Part 2 of the AI agent server security guide. Sandboxing, egress filtering, backups, monitoring — for when you want proper production-grade defense.

This is Part 2. If you haven’t read Part 1, start there: it covers the must-have setup that takes about an hour and closes 80% of automated attacks. Without the must-have basics, the rest doesn’t matter much.

Here’s what to add after the must-have steps, if you want to raise the bar.

Why this is a separate article. In Part 1 every measure was uncompromising: set it up once, and the server is simply more secure, no side effects. Here it’s different. Some measures actually limit what the agent can do on the server. Sometimes that reduces convenience (debugging gets harder), sometimes flexibility (the agent can’t install a new dependency on the fly), sometimes performance. The items below are conscious trade-offs: security against something else. So whether to apply them is up to you.

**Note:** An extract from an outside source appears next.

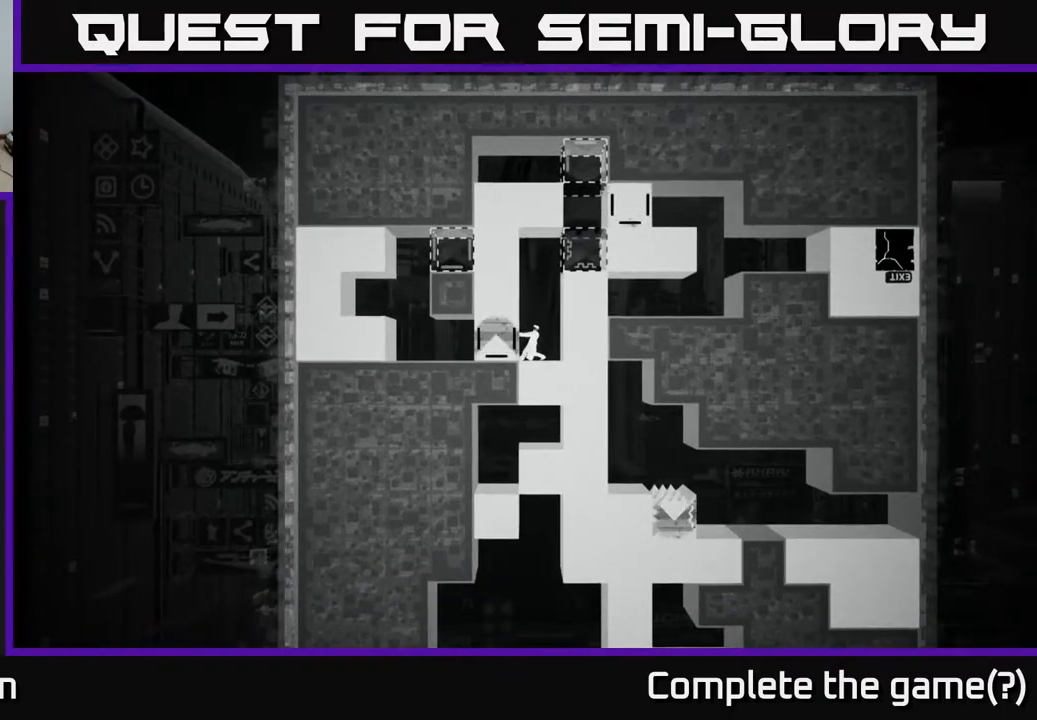
{"buttons": ["X", "DPAD_LEFT"], "left_stick": "center", "right_stick": "center", "events": []}
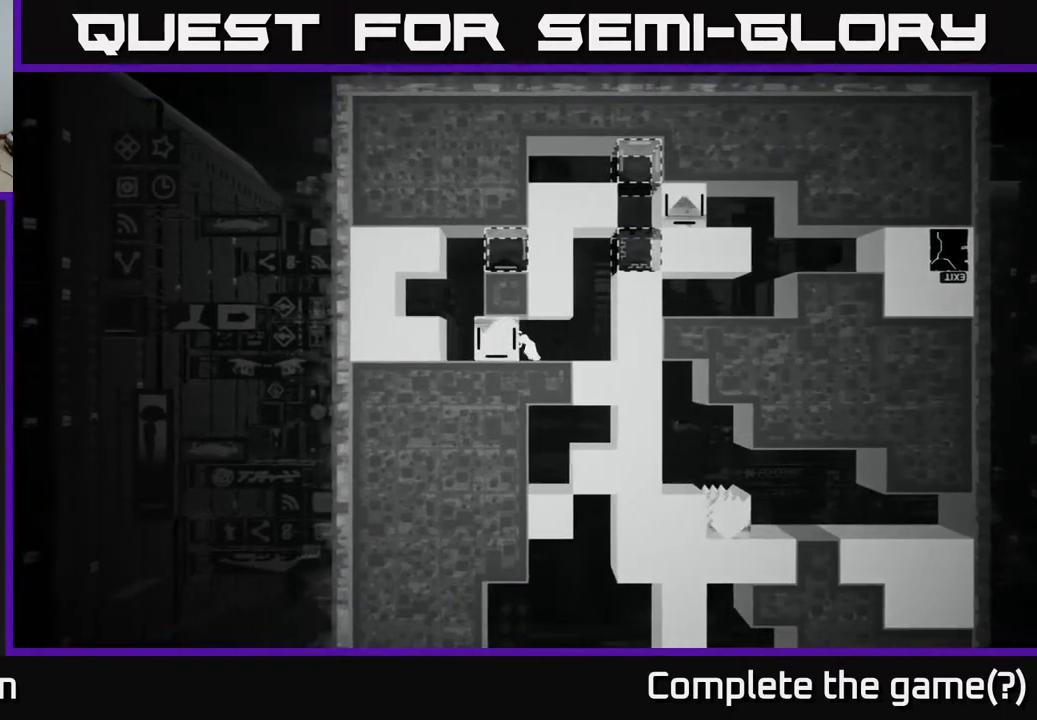
{"buttons": [], "left_stick": "center", "right_stick": "center", "events": [[200, "DPAD_LEFT", "up"], [367, "X", "up"]]}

I split this part into two tiers:

  • Should-have — production baseline. If you’re keeping an agent running for longer than a couple of weeks and it touches your data, you’ll want this.
  • Nice-to-have — paranoid tier. Worth it when you have multiple servers, sensitive data, or just want an extra layer of comfort.

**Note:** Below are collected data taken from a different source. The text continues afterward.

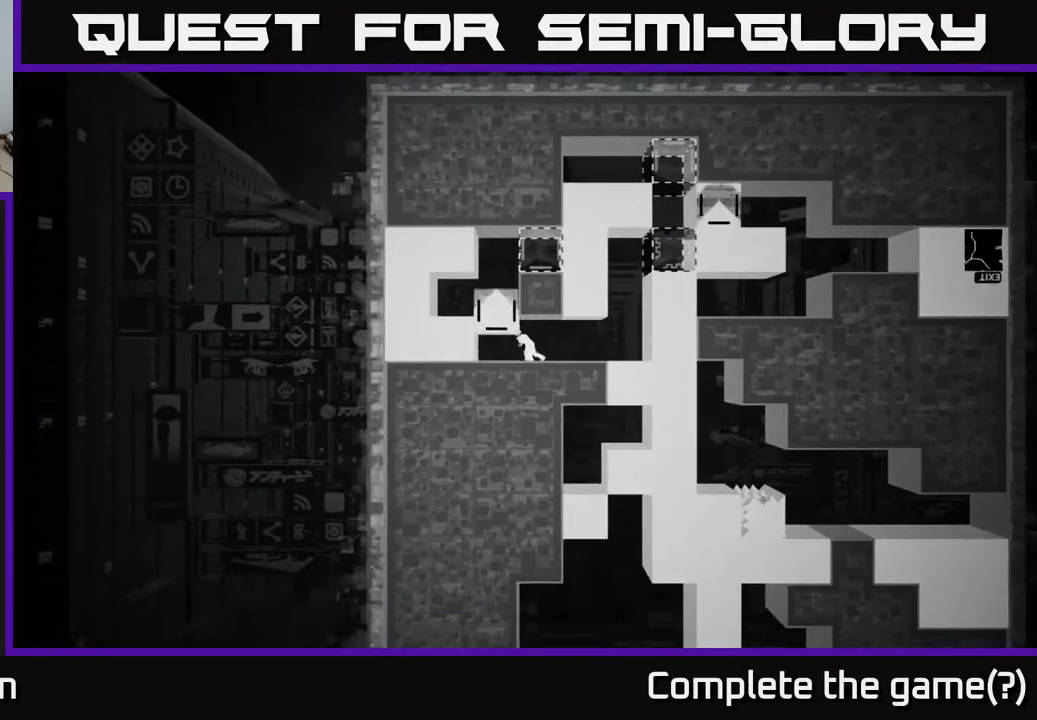
{"buttons": [], "left_stick": "center", "right_stick": "center", "events": []}
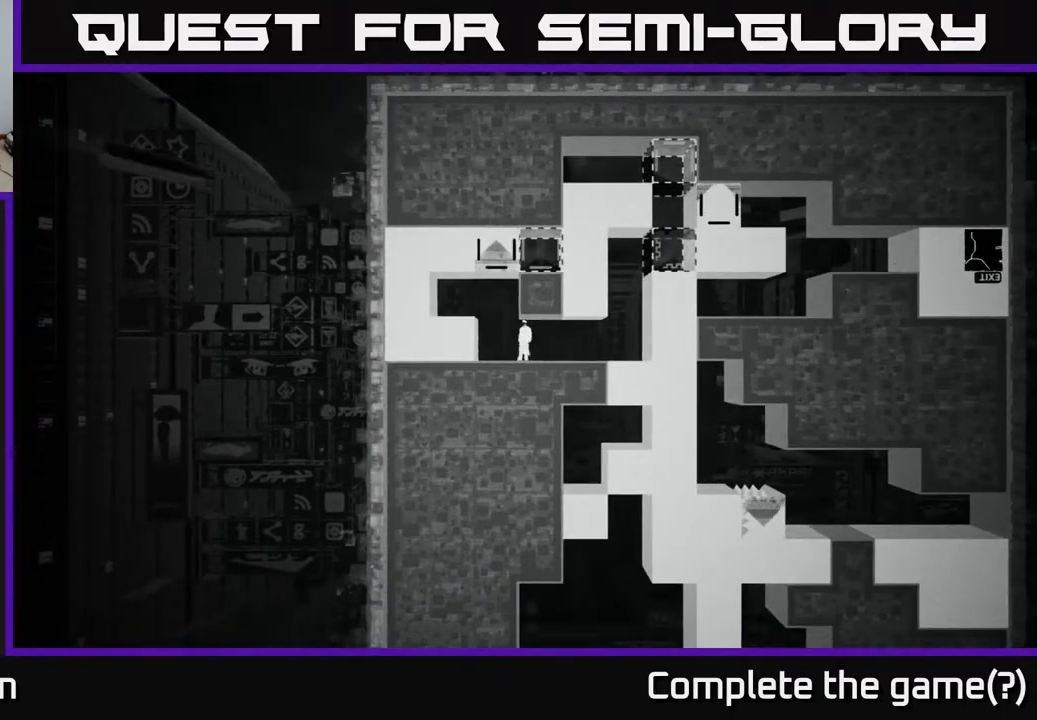
{"buttons": [], "left_stick": "left", "right_stick": "center", "events": [[17, "left_stick", "left"], [83, "A", "down"], [300, "A", "up"]]}
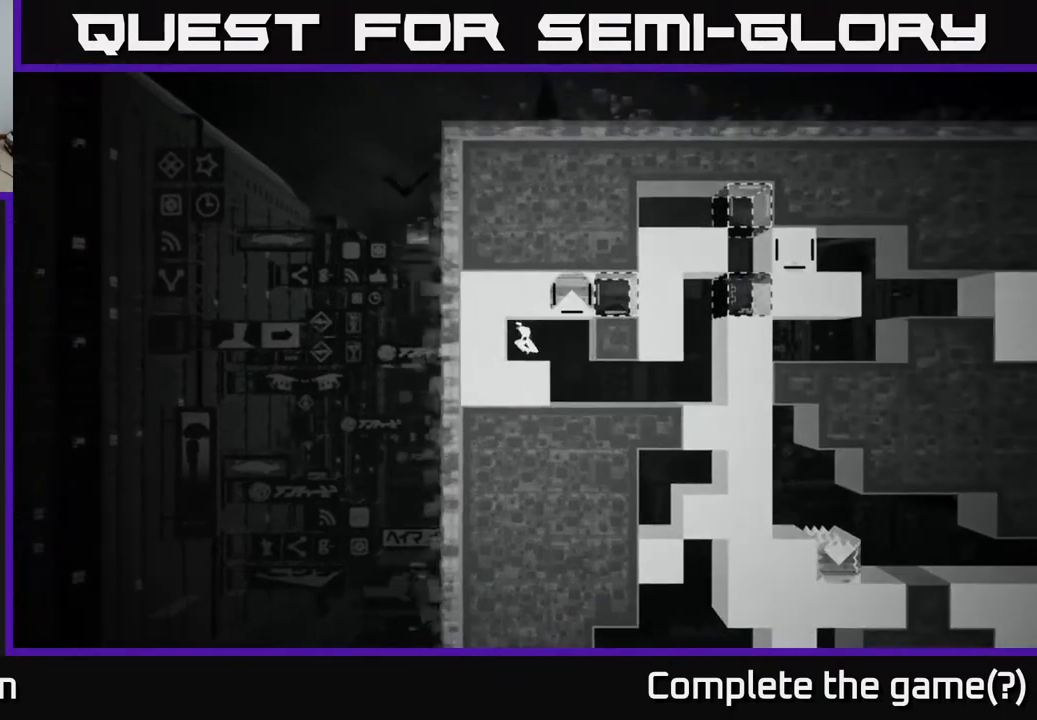
{"buttons": [], "left_stick": "center", "right_stick": "center", "events": [[33, "left_stick", "center"], [133, "B", "down"], [333, "B", "up"]]}
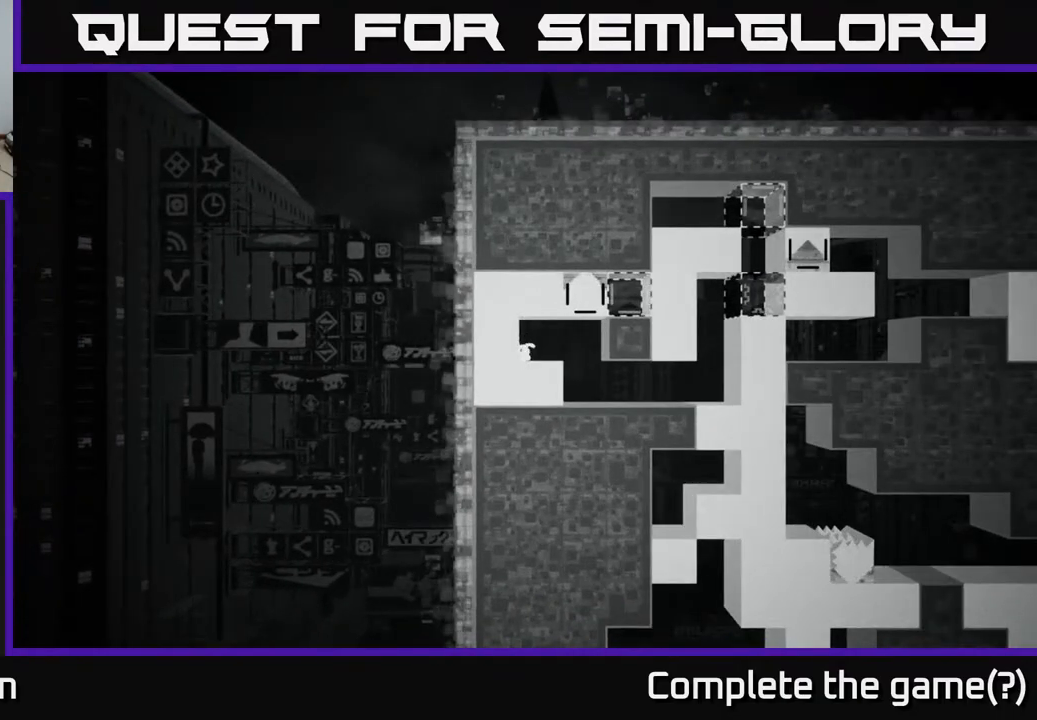
{"buttons": [], "left_stick": "center", "right_stick": "center", "events": []}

At the end — a separate “what to do during a compromise” runbook.


Should-have: production baseline

Step 9. A dedicated system user per agent

This one arguably belongs in the must-have list, but I’m putting it here as the gateway into the advanced level.

useradd --system --shell /usr/sbin/nologin --home-dir /opt/hermes --create-home hermes
useradd --system --shell /usr/sbin/nologin --home-dir /opt/openclaw --create-home openclaw
chmod 750 /opt/hermes /opt/openclaw

What it does (line by line):

  • useradd --system — creates a system user (doesn’t show in login menus, doesn’t get a UID from the “human” range)
  • --shell /usr/sbin/nologin — this user has no shell, you can’t log in as them at all, even with the password. They can only run processes.
  • --home-dir /opt/hermes --create-home — gives them a “home” directory in /opt, not in /home
  • chmod 750 — other users can read (useful for logs and shared work), but not write. You can set 700 if you want stricter isolation.

The threat: AI agents execute code. The LLM can hallucinate a dangerous shell call. Prompt injection through input data can make the agent run something harmful. If the agent runs as deploy (your personal user) — it has access to everything you do: SSH keys, sudo, other projects.

What a dedicated user buys you: every agent lives in its own “box.” Its rights are constrained to its directory. hermes’s files are invisible to another agent; deploy’s files are invisible to the agent.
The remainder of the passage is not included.